Des blocages en région. "J'attends que les élus MoDem alliés au PS dans les collectivités territoriales fassent un choix : la rupture avec la gauche ou le refus d'une convergence avec l'UDI. Pour moi, il ne sera pas possible de participer à un rapprochement sans cette clarification", a également lancé l'ancien ministre François Sauvadet désormais à l'UDI, jeudi dans un communiqué. Car si François Bayrou refuse toute alliance avec le PS au niveau national, tous les élus locaux du Modem n'envisagent pas pour autant de rompre avec la gauche. Le Modem, déjà allié au PS dans les municipalités de Lille et Dijon, réfléchit également à un rapprochement à Carpentras, Cavaillon et… à Marseille, où l'eurodéputé Jean-Luc Bennahmias entend bien faire barrage au maire UMP sortant Jean-Claude Gaudin. Or, il s'agit d'un "point non négociable", selon Jean-Louis Borloo.
L'UMP à la manœuvre.
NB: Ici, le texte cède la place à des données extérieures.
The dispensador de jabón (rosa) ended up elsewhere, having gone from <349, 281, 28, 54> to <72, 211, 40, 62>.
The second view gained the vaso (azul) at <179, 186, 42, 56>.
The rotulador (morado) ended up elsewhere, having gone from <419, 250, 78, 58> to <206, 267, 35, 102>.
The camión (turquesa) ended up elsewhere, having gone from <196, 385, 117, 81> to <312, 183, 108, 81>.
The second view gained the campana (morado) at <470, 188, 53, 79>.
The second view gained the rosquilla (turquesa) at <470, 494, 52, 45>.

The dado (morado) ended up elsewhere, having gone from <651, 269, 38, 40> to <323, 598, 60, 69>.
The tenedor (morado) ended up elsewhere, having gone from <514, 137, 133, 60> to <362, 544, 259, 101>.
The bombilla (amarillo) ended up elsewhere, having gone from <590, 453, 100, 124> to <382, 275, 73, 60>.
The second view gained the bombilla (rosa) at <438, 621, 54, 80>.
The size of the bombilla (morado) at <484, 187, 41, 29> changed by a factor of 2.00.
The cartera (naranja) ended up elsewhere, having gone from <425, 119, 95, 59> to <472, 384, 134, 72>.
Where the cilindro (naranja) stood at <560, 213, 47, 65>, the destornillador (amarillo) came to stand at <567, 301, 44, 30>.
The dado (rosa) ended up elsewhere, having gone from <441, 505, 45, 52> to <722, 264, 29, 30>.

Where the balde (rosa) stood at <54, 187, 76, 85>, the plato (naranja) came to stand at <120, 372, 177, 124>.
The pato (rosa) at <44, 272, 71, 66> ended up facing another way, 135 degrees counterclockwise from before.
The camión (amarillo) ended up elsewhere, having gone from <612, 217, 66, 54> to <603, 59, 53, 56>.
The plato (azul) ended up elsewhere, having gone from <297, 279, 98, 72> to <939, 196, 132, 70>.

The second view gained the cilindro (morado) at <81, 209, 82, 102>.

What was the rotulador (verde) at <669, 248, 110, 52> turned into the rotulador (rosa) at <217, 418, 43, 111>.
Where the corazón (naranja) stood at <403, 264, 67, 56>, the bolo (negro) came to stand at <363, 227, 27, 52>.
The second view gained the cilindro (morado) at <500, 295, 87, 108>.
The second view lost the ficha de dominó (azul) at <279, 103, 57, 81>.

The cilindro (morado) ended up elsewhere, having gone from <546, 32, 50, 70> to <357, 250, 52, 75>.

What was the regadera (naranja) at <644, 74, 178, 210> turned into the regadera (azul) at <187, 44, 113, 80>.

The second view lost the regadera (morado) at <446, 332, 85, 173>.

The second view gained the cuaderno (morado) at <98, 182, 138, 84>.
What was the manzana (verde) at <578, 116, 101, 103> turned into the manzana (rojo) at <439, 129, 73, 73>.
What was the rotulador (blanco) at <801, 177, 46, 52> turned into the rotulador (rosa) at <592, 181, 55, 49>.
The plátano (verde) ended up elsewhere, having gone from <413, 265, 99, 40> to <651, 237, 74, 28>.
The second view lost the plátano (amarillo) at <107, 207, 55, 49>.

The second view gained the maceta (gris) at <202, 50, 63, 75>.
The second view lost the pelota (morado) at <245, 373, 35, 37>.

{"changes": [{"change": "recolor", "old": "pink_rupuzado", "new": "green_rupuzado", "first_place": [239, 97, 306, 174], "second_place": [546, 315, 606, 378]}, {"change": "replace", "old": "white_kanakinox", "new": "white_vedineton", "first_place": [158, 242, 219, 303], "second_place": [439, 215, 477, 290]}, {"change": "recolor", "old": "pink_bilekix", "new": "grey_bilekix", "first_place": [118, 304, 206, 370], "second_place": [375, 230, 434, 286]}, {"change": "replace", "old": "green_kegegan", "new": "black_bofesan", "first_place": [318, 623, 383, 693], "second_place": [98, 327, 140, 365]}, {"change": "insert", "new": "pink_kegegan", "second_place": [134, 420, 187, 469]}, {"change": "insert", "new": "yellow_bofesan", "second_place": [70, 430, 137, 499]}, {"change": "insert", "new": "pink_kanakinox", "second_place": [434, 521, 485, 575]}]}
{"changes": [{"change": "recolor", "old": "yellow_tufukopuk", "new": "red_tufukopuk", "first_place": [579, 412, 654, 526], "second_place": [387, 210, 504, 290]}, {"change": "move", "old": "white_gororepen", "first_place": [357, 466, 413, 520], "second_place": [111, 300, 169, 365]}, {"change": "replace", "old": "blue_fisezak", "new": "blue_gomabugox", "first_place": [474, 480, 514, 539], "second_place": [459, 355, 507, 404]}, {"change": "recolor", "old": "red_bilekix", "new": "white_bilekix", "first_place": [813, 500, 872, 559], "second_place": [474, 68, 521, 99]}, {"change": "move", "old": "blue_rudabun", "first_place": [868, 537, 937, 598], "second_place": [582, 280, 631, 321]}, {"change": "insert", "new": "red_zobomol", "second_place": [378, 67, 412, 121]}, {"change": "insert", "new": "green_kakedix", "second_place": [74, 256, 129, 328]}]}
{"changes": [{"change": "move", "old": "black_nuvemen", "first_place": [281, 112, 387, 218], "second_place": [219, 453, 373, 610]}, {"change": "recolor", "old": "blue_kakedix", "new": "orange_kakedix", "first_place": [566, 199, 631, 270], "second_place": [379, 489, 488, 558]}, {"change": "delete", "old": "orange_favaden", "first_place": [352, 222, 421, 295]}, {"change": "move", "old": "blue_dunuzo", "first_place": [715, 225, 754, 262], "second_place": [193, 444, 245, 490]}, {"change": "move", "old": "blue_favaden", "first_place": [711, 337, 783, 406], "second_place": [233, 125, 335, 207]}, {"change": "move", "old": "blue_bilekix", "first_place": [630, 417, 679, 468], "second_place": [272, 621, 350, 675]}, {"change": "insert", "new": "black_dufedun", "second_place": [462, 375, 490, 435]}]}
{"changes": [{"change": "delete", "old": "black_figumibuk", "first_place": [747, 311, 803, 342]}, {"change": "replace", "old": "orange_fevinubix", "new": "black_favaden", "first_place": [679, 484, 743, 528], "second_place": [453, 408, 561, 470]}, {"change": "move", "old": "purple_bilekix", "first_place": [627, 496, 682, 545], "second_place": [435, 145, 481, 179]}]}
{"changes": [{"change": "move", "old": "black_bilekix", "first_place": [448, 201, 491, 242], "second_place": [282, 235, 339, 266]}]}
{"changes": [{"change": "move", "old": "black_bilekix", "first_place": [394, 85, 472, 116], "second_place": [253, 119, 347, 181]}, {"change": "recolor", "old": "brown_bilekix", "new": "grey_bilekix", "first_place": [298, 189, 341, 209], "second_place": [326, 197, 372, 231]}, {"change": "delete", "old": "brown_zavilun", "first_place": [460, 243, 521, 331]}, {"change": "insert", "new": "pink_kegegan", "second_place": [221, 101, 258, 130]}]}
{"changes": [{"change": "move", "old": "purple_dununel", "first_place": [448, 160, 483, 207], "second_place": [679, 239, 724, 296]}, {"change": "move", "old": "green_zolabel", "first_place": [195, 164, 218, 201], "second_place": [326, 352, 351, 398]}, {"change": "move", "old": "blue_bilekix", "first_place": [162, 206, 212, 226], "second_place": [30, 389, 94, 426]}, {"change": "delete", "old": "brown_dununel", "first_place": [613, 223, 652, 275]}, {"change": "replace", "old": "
Toutes ces tensions risquent d'être attisées par l'amant de toujours de l'UDI : l'UMP. Le principal parti d'opposition entend bien surfer sur les réticences centristes autour du Modem et ses accointances avec le PS. Comme le décrit Caroline Roux : "la contre-attaque est déjà prête : si l’accord Modem-UDI se fait, Jean-François Copé et Brice Hortefeux prévoient de lancer un appel aux centristes, et à tous ceux qui ne pardonnent pas à François Bayrou d’avoir fait battre Nicolas Sarkozy", en annonçant voter François Hollande au deuxième tour de la présidentielle 2012.
Au fond, ils s'aiment quand même ? Outre les blocages vis-à-vis du PS, auxquels s'ajoute celui de la place à accorder aux cadres du Modem au sein du futur assemblage, l'accord est bel et bien en passe d'être finalisé. Et certains points sont même déjà fixés. Ainsi, le futur parti devrait laisser ouverte la possibilité de partenariats, au-delà de l'UMP, avec des sensibilités écologistes, radicales, social-démocrates, à condition qu'elles n'émanent pas de la majorité présidentielle. Et sur l'Europe, UDI et MoDem reconnaissent parler la même langue. Des listes uniques devraient même être constituées pour les élections du printemps. "Le retour chacun chez soi, ce serait un suicide collectif", estime même un centriste, cité vendredi par Caroline Roux. Hervé Morin, président du Nouveau Centre, l'une des composantes de l'UDI qui tient samedi son conseil national, exhorte également ses troupes à lever leurs réticences. Et il conclut : "je leur demande de me faire confiance, car je connais François Bayrou. Il a payé cher son passage sur l'autre rive."